## TASK INSTRUCTIONS
As the answer, give exactly the lines of the records below from the one with "9 (и более) лет назад" through the one with "DÉCISIONNEL", ends included and pictures left out.
BEGIN STUDY MATERIAL
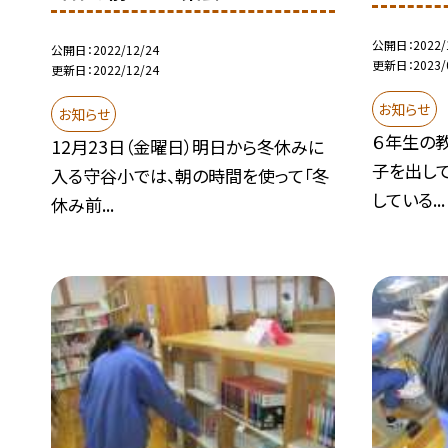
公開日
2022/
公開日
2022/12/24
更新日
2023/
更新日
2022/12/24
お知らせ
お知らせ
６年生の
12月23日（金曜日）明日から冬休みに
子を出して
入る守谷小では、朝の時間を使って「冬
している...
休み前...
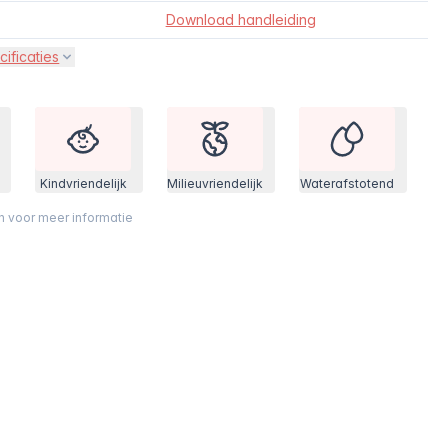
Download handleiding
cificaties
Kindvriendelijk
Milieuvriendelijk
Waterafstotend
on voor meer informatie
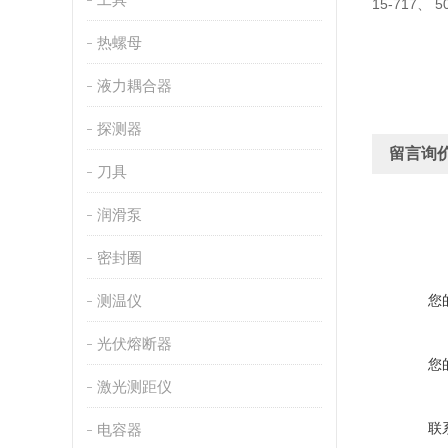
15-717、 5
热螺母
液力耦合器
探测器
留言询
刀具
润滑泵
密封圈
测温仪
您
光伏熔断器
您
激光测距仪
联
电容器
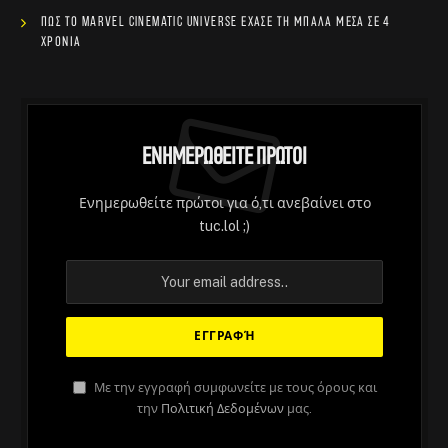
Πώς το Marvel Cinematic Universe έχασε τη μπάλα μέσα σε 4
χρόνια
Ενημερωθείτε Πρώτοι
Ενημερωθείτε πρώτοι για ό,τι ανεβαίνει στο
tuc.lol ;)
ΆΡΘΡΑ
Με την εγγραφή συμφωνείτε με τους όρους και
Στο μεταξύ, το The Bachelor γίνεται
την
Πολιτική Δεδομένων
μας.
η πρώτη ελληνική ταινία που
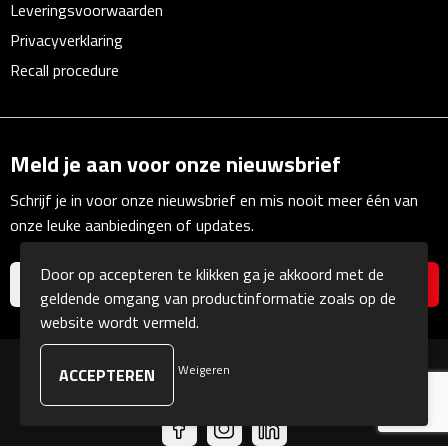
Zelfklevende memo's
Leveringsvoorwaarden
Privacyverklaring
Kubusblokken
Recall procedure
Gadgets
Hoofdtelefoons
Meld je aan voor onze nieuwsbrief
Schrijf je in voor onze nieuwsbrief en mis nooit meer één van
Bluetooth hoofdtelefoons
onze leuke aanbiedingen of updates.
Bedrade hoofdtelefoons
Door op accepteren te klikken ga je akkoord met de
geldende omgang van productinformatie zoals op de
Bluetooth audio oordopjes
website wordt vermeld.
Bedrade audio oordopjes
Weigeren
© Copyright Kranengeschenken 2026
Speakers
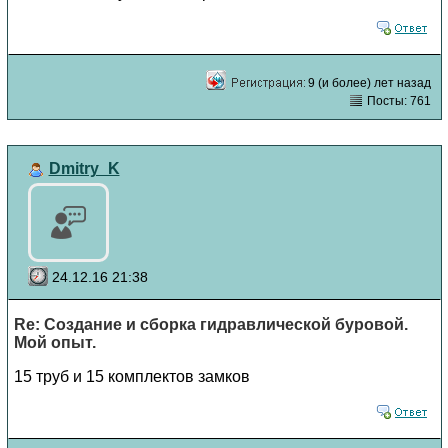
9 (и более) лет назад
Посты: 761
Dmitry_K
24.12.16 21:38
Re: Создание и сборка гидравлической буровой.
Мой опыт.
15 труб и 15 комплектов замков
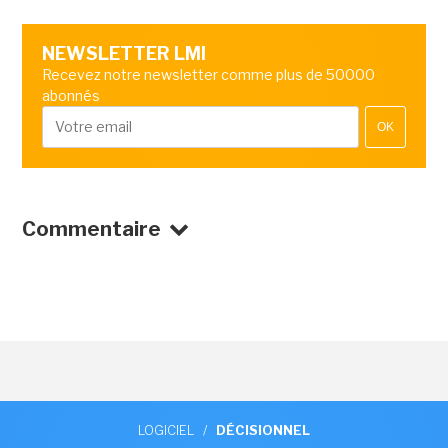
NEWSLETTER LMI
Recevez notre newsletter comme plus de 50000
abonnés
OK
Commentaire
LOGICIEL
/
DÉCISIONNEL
END STUDY MATERIAL
BEGIN STUDY MATERIAL
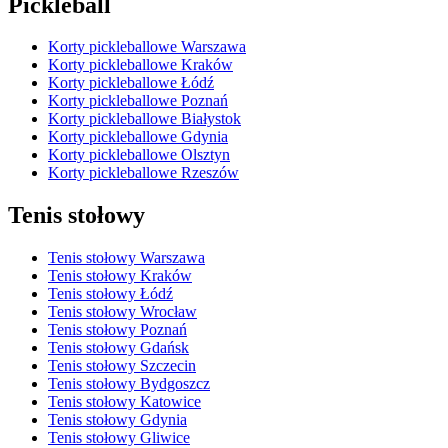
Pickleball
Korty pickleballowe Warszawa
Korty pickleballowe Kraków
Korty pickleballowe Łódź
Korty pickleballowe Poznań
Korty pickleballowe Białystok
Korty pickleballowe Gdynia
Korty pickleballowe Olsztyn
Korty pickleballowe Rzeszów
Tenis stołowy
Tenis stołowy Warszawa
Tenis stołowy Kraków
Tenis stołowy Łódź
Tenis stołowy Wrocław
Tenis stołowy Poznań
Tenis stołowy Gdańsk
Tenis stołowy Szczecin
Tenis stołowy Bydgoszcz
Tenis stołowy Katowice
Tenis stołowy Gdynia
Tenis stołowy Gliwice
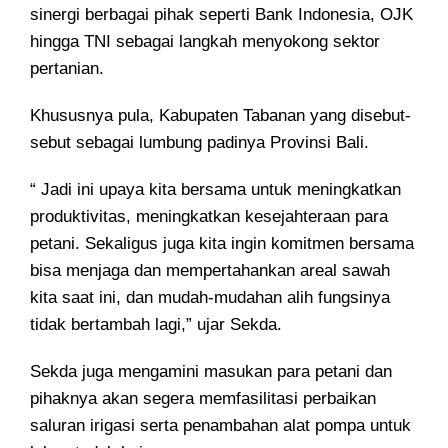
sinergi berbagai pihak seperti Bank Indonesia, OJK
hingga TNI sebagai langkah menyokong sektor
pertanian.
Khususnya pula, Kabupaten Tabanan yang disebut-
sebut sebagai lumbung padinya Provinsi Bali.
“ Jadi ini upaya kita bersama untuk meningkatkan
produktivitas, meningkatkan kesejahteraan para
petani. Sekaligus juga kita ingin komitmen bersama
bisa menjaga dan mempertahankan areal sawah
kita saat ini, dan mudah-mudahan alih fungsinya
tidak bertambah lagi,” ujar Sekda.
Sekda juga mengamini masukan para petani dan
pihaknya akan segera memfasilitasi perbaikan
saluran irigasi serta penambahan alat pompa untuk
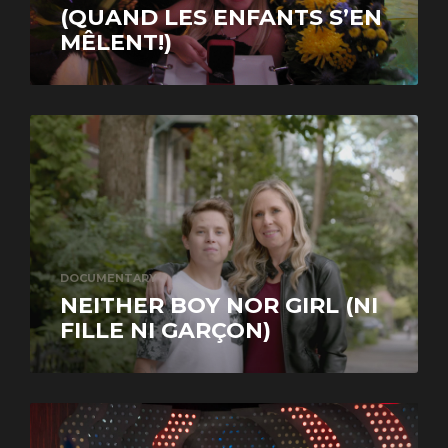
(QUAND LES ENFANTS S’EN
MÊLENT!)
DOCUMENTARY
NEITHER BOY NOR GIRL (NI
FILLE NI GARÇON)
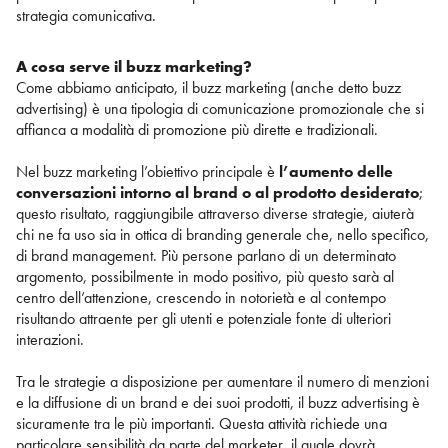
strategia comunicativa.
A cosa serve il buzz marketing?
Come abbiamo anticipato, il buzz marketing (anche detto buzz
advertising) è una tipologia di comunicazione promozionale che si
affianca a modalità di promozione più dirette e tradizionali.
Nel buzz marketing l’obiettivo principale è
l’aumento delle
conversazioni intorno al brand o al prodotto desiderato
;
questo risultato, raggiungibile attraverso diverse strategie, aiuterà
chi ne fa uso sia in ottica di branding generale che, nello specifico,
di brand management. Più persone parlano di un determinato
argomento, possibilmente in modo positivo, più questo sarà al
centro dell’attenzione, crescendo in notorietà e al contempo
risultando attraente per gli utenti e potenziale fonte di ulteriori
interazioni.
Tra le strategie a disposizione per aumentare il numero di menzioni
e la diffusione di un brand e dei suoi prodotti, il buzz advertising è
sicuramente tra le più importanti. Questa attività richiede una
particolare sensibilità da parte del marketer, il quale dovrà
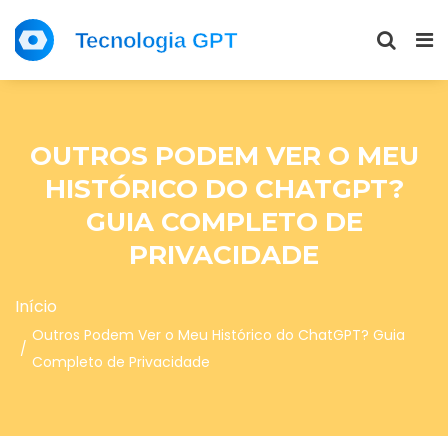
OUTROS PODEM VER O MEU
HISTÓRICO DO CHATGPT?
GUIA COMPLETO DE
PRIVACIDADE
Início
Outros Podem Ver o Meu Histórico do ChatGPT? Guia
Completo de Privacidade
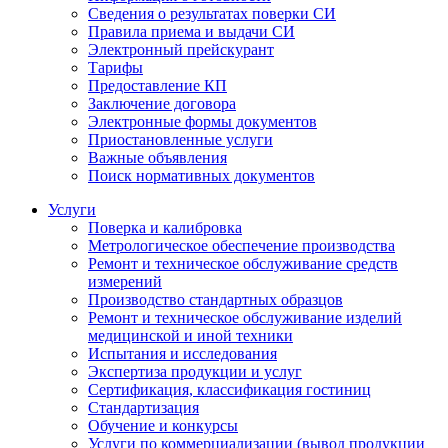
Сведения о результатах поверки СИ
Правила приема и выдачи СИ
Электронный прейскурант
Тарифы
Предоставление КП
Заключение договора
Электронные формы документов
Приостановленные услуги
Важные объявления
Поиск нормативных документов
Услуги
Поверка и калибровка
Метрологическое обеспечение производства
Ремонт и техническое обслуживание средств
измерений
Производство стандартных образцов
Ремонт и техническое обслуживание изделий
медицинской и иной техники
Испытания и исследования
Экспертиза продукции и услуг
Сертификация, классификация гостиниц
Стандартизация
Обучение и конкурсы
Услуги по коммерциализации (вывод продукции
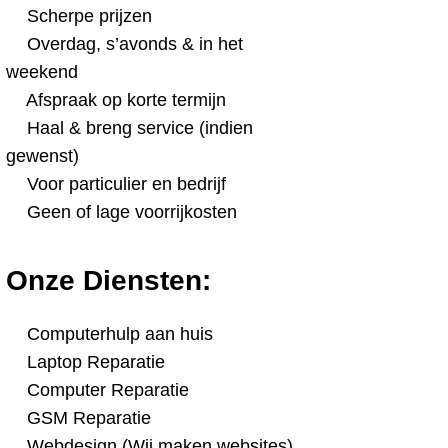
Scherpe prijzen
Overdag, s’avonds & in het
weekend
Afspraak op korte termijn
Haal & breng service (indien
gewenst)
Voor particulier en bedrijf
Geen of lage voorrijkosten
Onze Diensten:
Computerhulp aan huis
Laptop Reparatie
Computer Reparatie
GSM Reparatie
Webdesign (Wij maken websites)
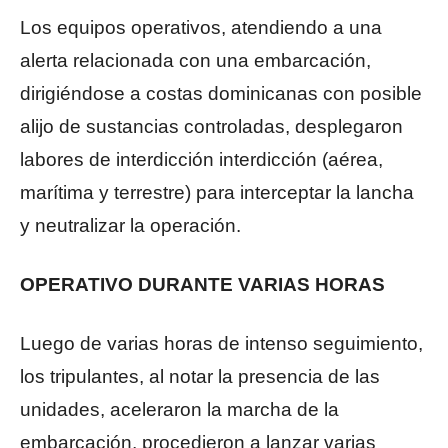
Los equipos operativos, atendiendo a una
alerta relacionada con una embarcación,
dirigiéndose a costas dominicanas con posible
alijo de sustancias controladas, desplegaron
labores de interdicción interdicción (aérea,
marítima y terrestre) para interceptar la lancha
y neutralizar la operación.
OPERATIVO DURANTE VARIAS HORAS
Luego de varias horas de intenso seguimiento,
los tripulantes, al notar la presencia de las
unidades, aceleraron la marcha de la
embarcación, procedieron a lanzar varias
END STUDY MATERIAL
## EXPECTED OUTPUT
9 (и более) лет назад
Посты: 761
Dmitry_K
24.12.16 21:38
Re: Создание и сборка гидравлической буровой.
Мой опыт.
15 труб и 15 комплектов замков
NEWSLETTER LMI
Recevez notre newsletter comme plus de 50000
abonnés
OK
Commentaire
LOGICIEL
/
DÉCISIONNEL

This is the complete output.